No, this post is not the ten steps on how to be a narcissist.
Last summer, I was “a little unwell,” to quote the old Matchbox 20 song. Looking back, I feel so much compassion for that woman who was letting every emotion and thought, (my own and everyone else’s) suck me into a vortex of near despair.
My first step in climbing out was to get to the doctor for a physical. I was almost 100 pounds overweight, with borderline high blood pressure, and depression and anxiety to boot. My doctor did start me on an anti-depressant (more thoughts on that in another post) and within the week I determined to try to start losing weight and I am happy to report losing 55 pounds since then, although that was only a part of the equation. Holistic medicine has also become a part of my healing process during the past year thanks to an amazing naturopath that my therapist recommended.
Along with my physical health, therapy was in order. With the guidance of an orthodox priest and therapist, I began working the 12 steps for adult children of alcoholics. I can say without question that this framework has been the most life changing piece for me. For the first time in my life, internal boundaries are being set that are allowing me to see more clearly what is mine and what belongs to others. But it is not an easy paradigm shift to make, much harder and more subtle than altering my diet.
Wanting to help others is a good thing. But often, our “helping” is actually hurting both ourselves and the person we are trying to assist. I can now see that many of my previous impulses to rescue were disordered and based in fear; trying to recreate and heal scenarios that were not mine to fix.
To let go of this need to rescue others, there has to be trust.

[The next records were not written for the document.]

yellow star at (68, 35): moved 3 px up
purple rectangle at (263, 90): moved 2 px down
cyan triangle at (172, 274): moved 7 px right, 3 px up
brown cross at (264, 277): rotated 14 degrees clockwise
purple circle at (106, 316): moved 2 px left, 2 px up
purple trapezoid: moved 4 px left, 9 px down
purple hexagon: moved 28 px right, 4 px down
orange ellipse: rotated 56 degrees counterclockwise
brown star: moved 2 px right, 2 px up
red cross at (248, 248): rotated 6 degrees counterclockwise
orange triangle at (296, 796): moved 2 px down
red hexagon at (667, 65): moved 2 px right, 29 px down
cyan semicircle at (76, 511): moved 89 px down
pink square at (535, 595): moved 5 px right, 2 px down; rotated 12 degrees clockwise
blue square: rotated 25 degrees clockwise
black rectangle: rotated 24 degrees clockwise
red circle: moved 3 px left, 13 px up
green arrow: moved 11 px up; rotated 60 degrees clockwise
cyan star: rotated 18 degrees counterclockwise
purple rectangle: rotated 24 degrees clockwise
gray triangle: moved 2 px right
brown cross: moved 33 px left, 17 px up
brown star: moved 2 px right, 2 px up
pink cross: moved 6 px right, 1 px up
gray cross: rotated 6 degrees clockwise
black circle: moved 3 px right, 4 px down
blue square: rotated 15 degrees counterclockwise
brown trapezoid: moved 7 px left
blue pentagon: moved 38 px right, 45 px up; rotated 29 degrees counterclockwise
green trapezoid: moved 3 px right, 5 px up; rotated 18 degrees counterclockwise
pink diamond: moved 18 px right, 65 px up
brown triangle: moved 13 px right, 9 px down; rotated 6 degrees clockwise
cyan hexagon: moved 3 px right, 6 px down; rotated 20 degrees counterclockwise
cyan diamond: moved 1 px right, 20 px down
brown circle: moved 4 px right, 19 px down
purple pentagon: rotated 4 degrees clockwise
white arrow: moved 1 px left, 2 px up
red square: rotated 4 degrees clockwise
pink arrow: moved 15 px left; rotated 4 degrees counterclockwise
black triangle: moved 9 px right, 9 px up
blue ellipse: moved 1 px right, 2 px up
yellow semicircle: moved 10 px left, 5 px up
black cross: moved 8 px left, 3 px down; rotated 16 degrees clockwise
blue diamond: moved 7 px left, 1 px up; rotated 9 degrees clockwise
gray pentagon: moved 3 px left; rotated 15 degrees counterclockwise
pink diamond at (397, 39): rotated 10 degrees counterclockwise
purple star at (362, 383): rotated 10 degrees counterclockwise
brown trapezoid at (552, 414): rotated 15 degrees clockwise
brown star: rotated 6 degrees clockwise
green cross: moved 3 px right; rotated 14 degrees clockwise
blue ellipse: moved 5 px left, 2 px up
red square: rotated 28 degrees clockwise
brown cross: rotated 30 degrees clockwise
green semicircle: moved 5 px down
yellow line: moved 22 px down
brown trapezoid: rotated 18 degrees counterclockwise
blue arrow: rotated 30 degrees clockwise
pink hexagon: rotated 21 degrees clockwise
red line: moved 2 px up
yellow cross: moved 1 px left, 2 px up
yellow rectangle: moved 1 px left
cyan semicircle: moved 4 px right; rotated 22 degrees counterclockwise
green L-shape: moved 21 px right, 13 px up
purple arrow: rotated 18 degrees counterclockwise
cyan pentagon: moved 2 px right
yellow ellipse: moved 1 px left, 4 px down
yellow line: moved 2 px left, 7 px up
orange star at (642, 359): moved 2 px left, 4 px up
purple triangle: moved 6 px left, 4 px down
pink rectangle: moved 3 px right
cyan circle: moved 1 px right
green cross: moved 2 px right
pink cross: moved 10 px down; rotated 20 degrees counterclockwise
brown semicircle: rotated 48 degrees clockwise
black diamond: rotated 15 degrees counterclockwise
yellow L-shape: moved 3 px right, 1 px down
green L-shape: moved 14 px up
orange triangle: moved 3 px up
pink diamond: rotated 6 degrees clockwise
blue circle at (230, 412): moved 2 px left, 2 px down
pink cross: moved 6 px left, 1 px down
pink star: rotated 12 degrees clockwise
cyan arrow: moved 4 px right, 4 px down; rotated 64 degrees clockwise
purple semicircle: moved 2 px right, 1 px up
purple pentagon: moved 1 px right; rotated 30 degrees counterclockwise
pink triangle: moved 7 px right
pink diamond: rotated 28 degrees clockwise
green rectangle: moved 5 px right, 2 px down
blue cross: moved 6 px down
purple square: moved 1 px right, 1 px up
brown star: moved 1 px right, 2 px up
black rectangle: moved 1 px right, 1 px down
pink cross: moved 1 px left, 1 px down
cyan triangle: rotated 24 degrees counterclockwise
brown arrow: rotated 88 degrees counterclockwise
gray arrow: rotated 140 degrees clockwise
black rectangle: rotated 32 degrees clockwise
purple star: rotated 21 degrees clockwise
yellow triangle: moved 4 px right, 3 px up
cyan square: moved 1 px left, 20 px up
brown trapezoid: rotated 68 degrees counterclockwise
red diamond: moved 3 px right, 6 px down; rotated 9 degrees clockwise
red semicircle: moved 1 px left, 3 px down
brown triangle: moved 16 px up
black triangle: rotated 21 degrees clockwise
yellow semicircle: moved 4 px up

In 12 step lingo, we talk about trusting a higher power, which IS critical. But we also need to trust others and their ability to find their own answers. Even (and sometimes especially) with our own children continuing to do things for them beyond what is appropriate sends the message that we don’t believe they are capable.
And on a deeper level, when we find ourselves wanting things for others and subtly controlling or manipulating (even showing visible disappointment in their choices), a step back to look inward is beneficial. What need of our own are we trying to meet under the guise of guiding or helping our loved one? Do we need to re-parent ourselves in an area?
When talking to a friend recently regarding the struggles of a family member, she reminded me very clearly that the most effective way to help this person was to continue in my own healing journey. The serenity prayer for ACoA says it so beautifully:
Grant me the serenity
to accept the people I cannot change
The courage to change the one I can
and the wisdom to know that one is me.
Courage on your healing, friends. There is so much light, joy, and freedom if we can just learn to let go and trust.